>> start
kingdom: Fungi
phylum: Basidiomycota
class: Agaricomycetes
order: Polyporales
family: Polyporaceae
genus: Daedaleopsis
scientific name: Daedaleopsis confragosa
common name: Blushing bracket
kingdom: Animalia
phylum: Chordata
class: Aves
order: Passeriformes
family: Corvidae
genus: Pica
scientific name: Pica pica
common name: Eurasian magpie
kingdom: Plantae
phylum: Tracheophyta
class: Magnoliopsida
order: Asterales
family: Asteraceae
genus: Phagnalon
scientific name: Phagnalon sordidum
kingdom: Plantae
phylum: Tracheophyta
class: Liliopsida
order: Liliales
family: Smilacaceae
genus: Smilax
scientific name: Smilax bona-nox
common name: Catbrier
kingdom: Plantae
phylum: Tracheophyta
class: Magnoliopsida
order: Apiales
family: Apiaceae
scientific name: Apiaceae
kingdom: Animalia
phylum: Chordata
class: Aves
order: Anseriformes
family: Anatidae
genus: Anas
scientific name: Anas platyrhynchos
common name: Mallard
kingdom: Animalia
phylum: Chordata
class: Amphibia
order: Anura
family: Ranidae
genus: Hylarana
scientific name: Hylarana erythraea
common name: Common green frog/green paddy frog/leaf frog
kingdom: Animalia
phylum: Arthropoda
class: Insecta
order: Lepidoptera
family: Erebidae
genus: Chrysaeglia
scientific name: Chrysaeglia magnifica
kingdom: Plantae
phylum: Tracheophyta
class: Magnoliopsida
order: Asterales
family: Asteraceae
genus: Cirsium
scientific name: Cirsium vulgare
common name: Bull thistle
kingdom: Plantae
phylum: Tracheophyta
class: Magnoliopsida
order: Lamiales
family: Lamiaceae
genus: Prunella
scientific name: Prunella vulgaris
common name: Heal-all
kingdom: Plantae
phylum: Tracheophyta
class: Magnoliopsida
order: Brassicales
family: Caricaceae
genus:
>> end
Please write out every line of the records above as a numbered list, skipping any blank lines.

Full response →
1. kingdom: Fungi
2. phylum: Basidiomycota
3. class: Agaricomycetes
4. order: Polyporales
5. family: Polyporaceae
6. genus: Daedaleopsis
7. scientific name: Daedaleopsis confragosa
8. common name: Blushing bracket
9. kingdom: Animalia
10. phylum: Chordata
11. class: Aves
12. order: Passeriformes
13. family: Corvidae
14. genus: Pica
15. scientific name: Pica pica
16. common name: Eurasian magpie
17. kingdom: Plantae
18. phylum: Tracheophyta
19. class: Magnoliopsida
20. order: Asterales
21. family: Asteraceae
22. genus: Phagnalon
23. scientific name: Phagnalon sordidum
24. kingdom: Plantae
25. phylum: Tracheophyta
26. class: Liliopsida
27. order: Liliales
28. family: Smilacaceae
29. genus: Smilax
30. scientific name: Smilax bona-nox
31. common name: Catbrier
32. kingdom: Plantae
33. phylum: Tracheophyta
34. class: Magnoliopsida
35. order: Apiales
36. family: Apiaceae
37. scientific name: Apiaceae
38. kingdom: Animalia
39. phylum: Chordata
40. class: Aves
41. order: Anseriformes
42. family: Anatidae
43. genus: Anas
44. scientific name: Anas platyrhynchos
45. common name: Mallard
46. kingdom: Animalia
47. phylum: Chordata
48. class: Amphibia
49. order: Anura
50. family: Ranidae
51. genus: Hylarana
52. scientific name: Hylarana erythraea
53. common name: Common green frog/green paddy frog/leaf frog
54. kingdom: Animalia
55. phylum: Arthropoda
56. class: Insecta
57. order: Lepidoptera
58. family: Erebidae
59. genus: Chrysaeglia
60. scientific name: Chrysaeglia magnifica
61. kingdom: Plantae
62. phylum: Tracheophyta
63. class: Magnoliopsida
64. order: Asterales
65. family: Asteraceae
66. genus: Cirsium
67. scientific name: Cirsium vulgare
68. common name: Bull thistle
69. kingdom: Plantae
70. phylum: Tracheophyta
71. class: Magnoliopsida
72. order: Lamiales
73. family: Lamiaceae
74. genus: Prunella
75. scientific name: Prunella vulgaris
76. common name: Heal-all
77. kingdom: Plantae
78. phylum: Tracheophyta
79. class: Magnoliopsida
80. order: Brassicales
81. family: Caricaceae
82. genus:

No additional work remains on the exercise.